So you spend 5 years (didn't do my medical degree in NZ!) reading Anatomy, reading Pathology, reading Physiology, and just when you decide to do something for a change - you read Pharmacology or Oncology or Psychiatry or Surgery or Obstetrics or Clinical Endocrinology …. get the picture? As my old Dad used to say, there are more subjects than you can poke a forked stick at! And each topic has its own remnant of the Latin language and characteristic names to be learnt. You pick up useful titbits of information such as the fact that Hansen's disease is tuberculosis and is caused by a nasty bacterium called Mycobacterium tuberculi - great for a trivia contest??!!
This is a pleasant walk down memory lane, but what does this have to do with hobbies? Medical school is the start of a lifestyle. Internship, residency and specialist training all require lots of reading. And then one day you are finished and have successfully passed your examinations. What most of us fail to realise is that by this stage we have a hobby. A major hobby.
Its called reading medical literature. And it gets in the way of life and other hobbies. This is one of the problems with a doctor's view and experience of the world.
After exiting from the training situation, I have made a conscious effort to find some hobbies for myself that will carry me to and through retirement. I haven't been very successful yet.
I have been thinking about some hobbies. When younger, I derived a lot of enjoyment from motorcycle riding. Thoughts about finding a similar machine to restore have been creeping in. I can just imagine what my wife will say when she finds out. I know what my boys will say!

## Work order 1
Answer these questions from the passage on medical reading and hobbies:
(a) For how many years did the writer read Anatomy, Pathology and Physiology?
(b) What major hobby does the writer say most doctors have by the time they finish their examinations?
(c) What did the writer enjoy doing when younger?
## Work order 2
Duplicate the passage on medical reading and hobbies word for word, everything from "Its called reading" down to "boys will say!".
## Work order 3
Pick up the passage on medical reading and hobbies after its final sentence and write what comes next.
The data are separate from the passage on medical reading and hobbies.

## Data listing
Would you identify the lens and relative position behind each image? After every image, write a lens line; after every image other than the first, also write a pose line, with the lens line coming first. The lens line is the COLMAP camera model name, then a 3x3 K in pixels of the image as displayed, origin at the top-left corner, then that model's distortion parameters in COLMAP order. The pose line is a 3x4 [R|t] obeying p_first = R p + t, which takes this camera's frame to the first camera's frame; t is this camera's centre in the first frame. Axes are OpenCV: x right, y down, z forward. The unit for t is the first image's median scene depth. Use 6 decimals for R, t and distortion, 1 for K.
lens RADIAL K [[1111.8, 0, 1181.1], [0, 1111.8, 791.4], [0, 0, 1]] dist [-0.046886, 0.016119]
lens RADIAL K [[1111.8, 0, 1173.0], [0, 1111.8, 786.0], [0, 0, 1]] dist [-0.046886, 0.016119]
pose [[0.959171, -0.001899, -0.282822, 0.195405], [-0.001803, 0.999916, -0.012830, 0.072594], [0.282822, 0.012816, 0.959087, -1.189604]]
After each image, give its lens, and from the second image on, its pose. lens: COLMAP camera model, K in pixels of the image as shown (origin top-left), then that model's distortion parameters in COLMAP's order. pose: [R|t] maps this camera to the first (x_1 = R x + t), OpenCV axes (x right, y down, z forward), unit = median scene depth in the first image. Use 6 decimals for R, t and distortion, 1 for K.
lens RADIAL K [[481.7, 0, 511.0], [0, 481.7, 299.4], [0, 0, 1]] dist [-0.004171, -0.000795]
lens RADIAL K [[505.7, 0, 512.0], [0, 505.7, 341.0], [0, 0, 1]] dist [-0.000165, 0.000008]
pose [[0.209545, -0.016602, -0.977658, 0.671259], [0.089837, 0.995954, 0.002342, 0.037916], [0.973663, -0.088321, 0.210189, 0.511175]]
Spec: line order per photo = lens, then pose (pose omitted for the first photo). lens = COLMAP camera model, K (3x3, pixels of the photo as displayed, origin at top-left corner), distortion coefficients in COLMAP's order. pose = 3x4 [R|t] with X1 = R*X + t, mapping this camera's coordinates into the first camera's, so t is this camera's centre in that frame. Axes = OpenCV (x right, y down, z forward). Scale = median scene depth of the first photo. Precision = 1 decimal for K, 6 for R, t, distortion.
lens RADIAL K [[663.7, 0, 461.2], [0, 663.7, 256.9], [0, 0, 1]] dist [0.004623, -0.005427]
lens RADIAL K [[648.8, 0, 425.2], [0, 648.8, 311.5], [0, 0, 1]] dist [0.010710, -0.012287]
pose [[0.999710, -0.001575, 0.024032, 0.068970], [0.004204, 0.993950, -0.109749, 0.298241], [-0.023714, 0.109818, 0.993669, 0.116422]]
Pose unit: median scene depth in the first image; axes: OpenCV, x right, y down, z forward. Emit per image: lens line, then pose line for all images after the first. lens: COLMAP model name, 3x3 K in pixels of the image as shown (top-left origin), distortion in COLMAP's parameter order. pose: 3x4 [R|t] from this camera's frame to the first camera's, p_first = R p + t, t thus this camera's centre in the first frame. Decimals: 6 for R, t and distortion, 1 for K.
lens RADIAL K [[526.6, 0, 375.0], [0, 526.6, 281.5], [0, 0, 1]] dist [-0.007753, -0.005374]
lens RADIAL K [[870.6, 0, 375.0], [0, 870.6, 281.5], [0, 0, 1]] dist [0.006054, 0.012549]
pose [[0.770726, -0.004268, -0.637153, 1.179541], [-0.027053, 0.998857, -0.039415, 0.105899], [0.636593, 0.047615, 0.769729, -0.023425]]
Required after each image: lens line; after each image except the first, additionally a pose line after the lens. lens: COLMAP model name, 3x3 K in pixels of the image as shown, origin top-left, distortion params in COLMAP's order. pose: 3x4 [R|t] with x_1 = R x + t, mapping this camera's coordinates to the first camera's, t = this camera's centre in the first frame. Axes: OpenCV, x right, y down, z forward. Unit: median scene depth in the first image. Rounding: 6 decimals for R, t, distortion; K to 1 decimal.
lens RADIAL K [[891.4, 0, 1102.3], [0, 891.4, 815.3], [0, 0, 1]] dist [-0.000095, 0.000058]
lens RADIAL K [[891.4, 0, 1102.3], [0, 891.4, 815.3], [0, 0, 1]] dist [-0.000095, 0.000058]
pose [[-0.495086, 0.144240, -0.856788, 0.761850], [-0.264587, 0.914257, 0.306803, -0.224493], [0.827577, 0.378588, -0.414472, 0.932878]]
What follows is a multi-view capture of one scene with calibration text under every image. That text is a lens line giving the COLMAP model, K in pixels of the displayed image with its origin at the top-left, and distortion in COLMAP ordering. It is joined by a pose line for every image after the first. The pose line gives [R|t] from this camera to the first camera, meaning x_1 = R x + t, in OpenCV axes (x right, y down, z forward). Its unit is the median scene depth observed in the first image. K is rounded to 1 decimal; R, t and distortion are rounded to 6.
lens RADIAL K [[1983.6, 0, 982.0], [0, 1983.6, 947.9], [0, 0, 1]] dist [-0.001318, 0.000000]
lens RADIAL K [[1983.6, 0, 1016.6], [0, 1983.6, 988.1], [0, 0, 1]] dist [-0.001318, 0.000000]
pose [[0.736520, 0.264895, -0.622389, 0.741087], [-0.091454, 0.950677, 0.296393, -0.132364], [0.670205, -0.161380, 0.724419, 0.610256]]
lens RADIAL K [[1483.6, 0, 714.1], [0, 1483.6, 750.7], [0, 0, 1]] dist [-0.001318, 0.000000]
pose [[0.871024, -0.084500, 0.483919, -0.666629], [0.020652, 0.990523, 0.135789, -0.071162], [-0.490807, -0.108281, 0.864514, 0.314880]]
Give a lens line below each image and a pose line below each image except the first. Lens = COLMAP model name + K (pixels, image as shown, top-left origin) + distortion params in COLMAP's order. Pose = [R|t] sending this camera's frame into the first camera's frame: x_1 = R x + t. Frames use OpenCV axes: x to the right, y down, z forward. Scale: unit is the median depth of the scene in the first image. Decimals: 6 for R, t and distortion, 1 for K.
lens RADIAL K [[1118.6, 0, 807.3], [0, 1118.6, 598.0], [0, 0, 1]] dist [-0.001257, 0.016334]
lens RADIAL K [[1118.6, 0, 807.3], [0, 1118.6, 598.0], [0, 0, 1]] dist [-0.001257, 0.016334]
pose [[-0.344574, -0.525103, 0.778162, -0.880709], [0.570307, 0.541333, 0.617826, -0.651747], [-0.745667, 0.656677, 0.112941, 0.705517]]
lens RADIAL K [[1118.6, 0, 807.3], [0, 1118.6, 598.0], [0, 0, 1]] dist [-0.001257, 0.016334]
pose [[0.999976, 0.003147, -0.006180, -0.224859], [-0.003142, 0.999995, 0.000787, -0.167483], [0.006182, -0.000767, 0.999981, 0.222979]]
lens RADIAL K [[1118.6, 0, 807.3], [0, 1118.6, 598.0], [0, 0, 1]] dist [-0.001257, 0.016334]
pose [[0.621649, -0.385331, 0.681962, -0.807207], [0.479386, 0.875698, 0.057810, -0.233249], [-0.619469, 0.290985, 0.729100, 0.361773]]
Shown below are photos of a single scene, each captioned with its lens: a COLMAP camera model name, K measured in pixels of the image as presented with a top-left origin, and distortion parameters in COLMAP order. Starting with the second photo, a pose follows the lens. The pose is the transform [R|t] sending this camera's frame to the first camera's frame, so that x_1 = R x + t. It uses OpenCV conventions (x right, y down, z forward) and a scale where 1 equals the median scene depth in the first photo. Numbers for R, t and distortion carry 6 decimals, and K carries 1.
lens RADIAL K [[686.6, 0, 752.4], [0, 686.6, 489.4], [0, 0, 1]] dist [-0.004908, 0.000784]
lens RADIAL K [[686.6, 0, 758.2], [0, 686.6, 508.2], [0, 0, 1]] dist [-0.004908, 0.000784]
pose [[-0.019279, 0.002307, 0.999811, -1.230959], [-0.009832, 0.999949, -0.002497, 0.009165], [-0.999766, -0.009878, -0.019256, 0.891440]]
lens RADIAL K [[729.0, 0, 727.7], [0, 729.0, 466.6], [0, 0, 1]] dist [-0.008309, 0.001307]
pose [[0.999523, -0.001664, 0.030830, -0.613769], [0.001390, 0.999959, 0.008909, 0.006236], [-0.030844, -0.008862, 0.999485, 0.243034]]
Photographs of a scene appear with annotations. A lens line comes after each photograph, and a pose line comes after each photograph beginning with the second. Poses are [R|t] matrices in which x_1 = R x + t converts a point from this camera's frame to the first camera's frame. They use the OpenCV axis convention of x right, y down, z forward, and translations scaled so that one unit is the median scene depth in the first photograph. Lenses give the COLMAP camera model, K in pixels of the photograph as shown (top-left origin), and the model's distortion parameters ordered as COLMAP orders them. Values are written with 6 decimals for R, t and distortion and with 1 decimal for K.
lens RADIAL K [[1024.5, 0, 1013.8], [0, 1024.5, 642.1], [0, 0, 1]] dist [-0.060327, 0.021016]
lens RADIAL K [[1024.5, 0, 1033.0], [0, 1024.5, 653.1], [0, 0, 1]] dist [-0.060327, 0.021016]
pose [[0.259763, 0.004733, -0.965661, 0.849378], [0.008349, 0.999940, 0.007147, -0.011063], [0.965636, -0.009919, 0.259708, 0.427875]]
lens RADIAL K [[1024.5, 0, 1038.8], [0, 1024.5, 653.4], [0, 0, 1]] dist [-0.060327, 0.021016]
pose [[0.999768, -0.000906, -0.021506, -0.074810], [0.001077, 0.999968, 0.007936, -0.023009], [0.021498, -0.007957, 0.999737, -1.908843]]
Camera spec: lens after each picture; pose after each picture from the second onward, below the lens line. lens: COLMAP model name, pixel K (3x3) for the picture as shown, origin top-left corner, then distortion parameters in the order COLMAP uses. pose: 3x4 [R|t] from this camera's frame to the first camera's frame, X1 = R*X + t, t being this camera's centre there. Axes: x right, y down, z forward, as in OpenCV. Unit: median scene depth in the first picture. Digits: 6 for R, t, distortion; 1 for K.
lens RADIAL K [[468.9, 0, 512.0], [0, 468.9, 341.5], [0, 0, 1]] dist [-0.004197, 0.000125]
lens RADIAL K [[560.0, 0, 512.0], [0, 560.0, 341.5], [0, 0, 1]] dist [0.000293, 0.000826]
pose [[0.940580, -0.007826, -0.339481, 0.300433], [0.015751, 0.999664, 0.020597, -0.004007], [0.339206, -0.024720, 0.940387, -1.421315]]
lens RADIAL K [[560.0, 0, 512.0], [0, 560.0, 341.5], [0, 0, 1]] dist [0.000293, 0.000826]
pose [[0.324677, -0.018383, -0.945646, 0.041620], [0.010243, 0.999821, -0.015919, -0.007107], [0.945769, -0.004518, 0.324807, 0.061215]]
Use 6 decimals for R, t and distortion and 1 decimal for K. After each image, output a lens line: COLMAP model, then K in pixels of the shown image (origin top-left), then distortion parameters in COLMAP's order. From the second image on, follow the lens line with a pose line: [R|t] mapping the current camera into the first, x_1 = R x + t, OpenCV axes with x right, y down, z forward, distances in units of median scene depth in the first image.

## Task result 1
(a) 5 years.
(b) Reading medical literature.
(c) Motorcycle riding.

## Task result 2
Its called reading medical literature. And it gets in the way of life and other hobbies. This is one of the problems with a doctor's view and experience of the world.
After exiting from the training situation, I have made a conscious effort to find some hobbies for myself that will carry me to and through retirement. I haven't been very successful yet.
I have been thinking about some hobbies. When younger, I derived a lot of enjoyment from motorcycle riding. Thoughts about finding a similar machine to restore have been creeping in. I can just imagine what my wife will say when she finds out. I know what my boys will say!

## Task result 3
'The House of God' is a book about the first year doctor. The author writes about the American experience. My first year wasn't all that different.
The author, Samuel Shem, meets his mentor at the start of the year. The Fat Man, as his mentor is called, has a series of rules that cover almost every situation. I apply one of the rules is my practice. The rule says "Remember it’s the patient with the problem". This rule has a positive and negative aspect.
On the positive side the rule pushes me to tell the patient what is happening. This takes time. It is also quite difficult because each patient is so different in learning, approach, experience and readiness. I would be kidding myself if I believed that I did better than a poor job. Communication between similar people is so error prone, that adding cultural and professional difference along with the anxiety of a cancer diagnosis can only make it worse. Nevertheless I try!
The negative aspect of the rule is that it removes me from patient's experience. I don't have cancer. I'm not getting treatment. There is no comparison between my hope that treatment will work and their hope that treatment will work. There is most definitely no similarity between our reactions when the cancer returns.
That brings me to John. He was young. He was an asset to his family. He was a righteous man involved in seeing that people were treated right. He impressed me as a man who knew where he fitted in his world. Communication was easy because he wanted to know what was happening. But it was also difficult because he didn't really think in a medical way. He taught me about New Zealand history as much as I taught him about his cancer. That's the positive side.
Then we entered the negative side. The cancer came back. Did I do anything wrong? No. Was I slack? No. Would I do it the same next time? No. I just didn't recognise the rogue cancer early enough. I felt uneasy during the whole treatment but I didn't recognise why. So in the end, John and his family paid the price of this failure. To say that I felt bad rates as an irrelevancy. I understand how his kids feel because I have been in the same situation.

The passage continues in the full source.